Personne ne sait quelle mouche a piqué le président de la CENI Lousény Camara, au point d’affirmer encore qu’il n’a pas démissionné de la CENI. Ou bien toute cette machination n’est-elle qu’un manque de respect pour les Guinéens ? En effet, à propos de ce rétropédalage de 180 degrés, Lousény Camara vient de pousser sa témérité jusqu’à pester qu’il n’a pas démissionnée mais plutôt qu’il a demandé à la centrale syndicale dont il est issu de ne pas renouveler son mandat au sein de la CENI. « Vous m’amenez à repréciser que je n’ai pas démissionné. Je vous ai toujours dit que je ne démissionnerais jamais. » a laissé entendre Lousény Camara en réponse à une question que nous lui avons posée au sujet de sa démission lors de sa sortie d’audience avec les émissaires de la CEDEAO.
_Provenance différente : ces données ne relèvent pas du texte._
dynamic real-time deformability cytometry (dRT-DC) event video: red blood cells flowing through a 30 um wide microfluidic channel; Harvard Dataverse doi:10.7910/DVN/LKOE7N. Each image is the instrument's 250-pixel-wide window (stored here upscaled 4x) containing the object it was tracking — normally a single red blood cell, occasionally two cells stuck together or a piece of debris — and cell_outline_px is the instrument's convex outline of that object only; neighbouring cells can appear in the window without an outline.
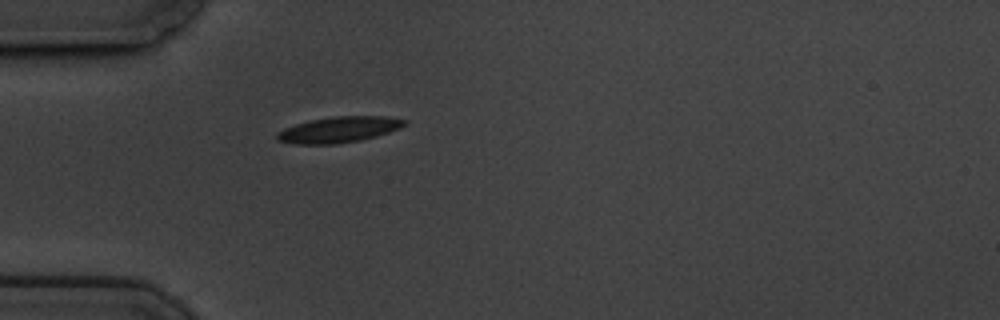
{"species": "common noctule bat (a hibernating species)", "species_latin": "Nyctalus noctula", "temperature_condition": "cold", "stored_images_in_passage": 43, "camera_frame_rate_fps": 3000, "um_per_image_px": 0.085, "animal": {"sex": "male", "body_mass_g": 19.5, "forearm_length_mm": 54.6}, "frame": {"image": 1, "passage_image": 1, "time_ms": 0.0, "image_size_px": [1000, 320], "cell_outline_px": [[408, 124], [400, 128], [376, 136], [360, 140], [336, 144], [296, 144], [276, 140], [276, 132], [284, 128], [296, 124], [312, 120], [332, 116], [384, 116], [408, 120]], "centroid_in_image_um": [28.81, 11.01], "position_along_channel_um": 56.2, "area_um2": 19.25}}
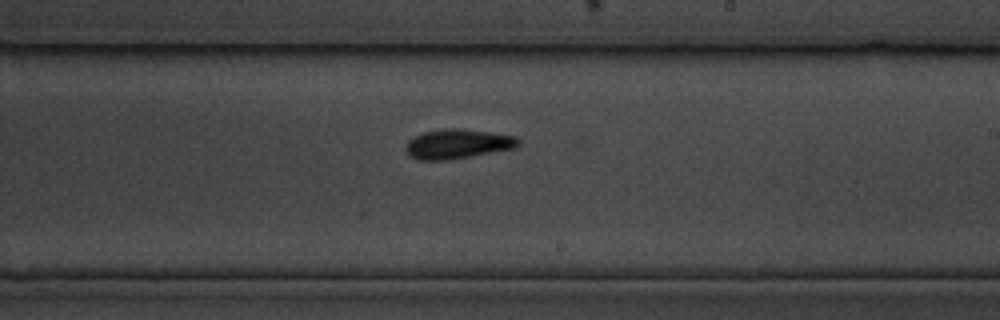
{"frame": {"image": 2, "passage_image": 19, "time_ms": 6.0, "image_size_px": [1000, 320], "cell_outline_px": [[520, 144], [516, 148], [472, 156], [448, 160], [416, 160], [408, 156], [404, 148], [408, 140], [424, 132], [444, 128], [460, 128], [492, 132], [516, 136], [520, 140]], "centroid_in_image_um": [38.9, 12.24], "position_along_channel_um": 250.1, "area_um2": 19.71}}
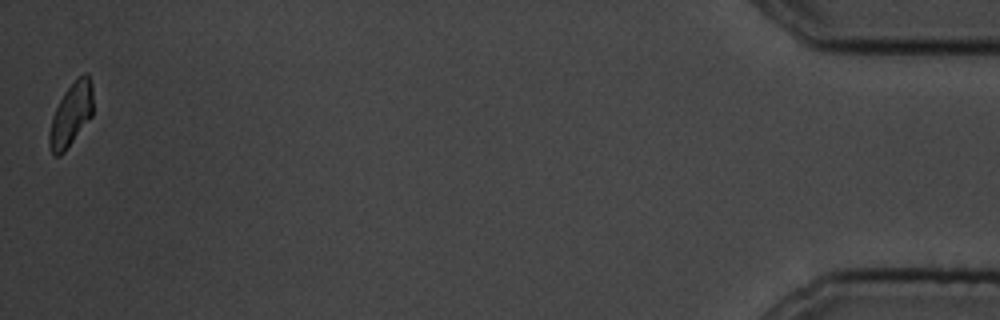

« J’ai demandé à ma centrale syndicale de bien vouloir accepter de ne pas renouveler mon mandat à la tête et au sein de la CENI. Puisque je suis issu de cette centrale syndicale qui est l’USTG. Mais je suis tout d’abord un travailleur du secteur privé, ça fait cinq ans que je ne travaille pas dans mon entreprise, ensuite pour ne pas perdre ce que j’ai acquis tout au moins pendant 20 ans d’expérience, j’ai préféré donc retourner à mon boulot. » a-t-il ajouté.
Du côté de l’opposition cette déclaration digne d’une bourde n’a guère surpris. Le collectif et l’ADP ont qualifié cette affirmation d’ « épiphénomène ». « Nous avons toujours dit que la déclaration de Lousény Camara n’est pas une démission. Parce que quand on démissionne d’un poste, on interrompt ses activités, on ferme son bureau et on passe le témoin à un intérimaire. Qui assure l’exécution des affaires courantes jusqu’à la désignation d’un successeur. Nous avons dit qu’il s’agit tout simplement d’une déclaration dans laquelle il fait ses vœux de non-candidature pour briguer un nouveau mandat à la CENI dans l’hypothèse d’une restructuration de celle-ci. » a laissé entendre l’ancien ministre de la communication, Boubacar Sylla. Qui a ajouté ceci : « Nous ne sommes pas surpris de ces propos, ils sont cohérents. Mais tout ça c’est des épiphénomènes. »
« Ce qui nous intéresse aujourd’hui, poursuit-il, c’est deux choses : la recomposition paritaire de la CENI formalisée par une loi organique adoptée par le CNT et promulguée par le président de la République, et le recrutement d’un nouvel opérateur technique qui va réviser correctement le fichier électoral sur la base des standards internationalement admis en la matière » a-t-il précisé.
Quant à la société civile, ces contre-déclarations de la part du président de la CENI la laissent perplexe. Elle dit ne rien comprendre désormais dans cette affaire.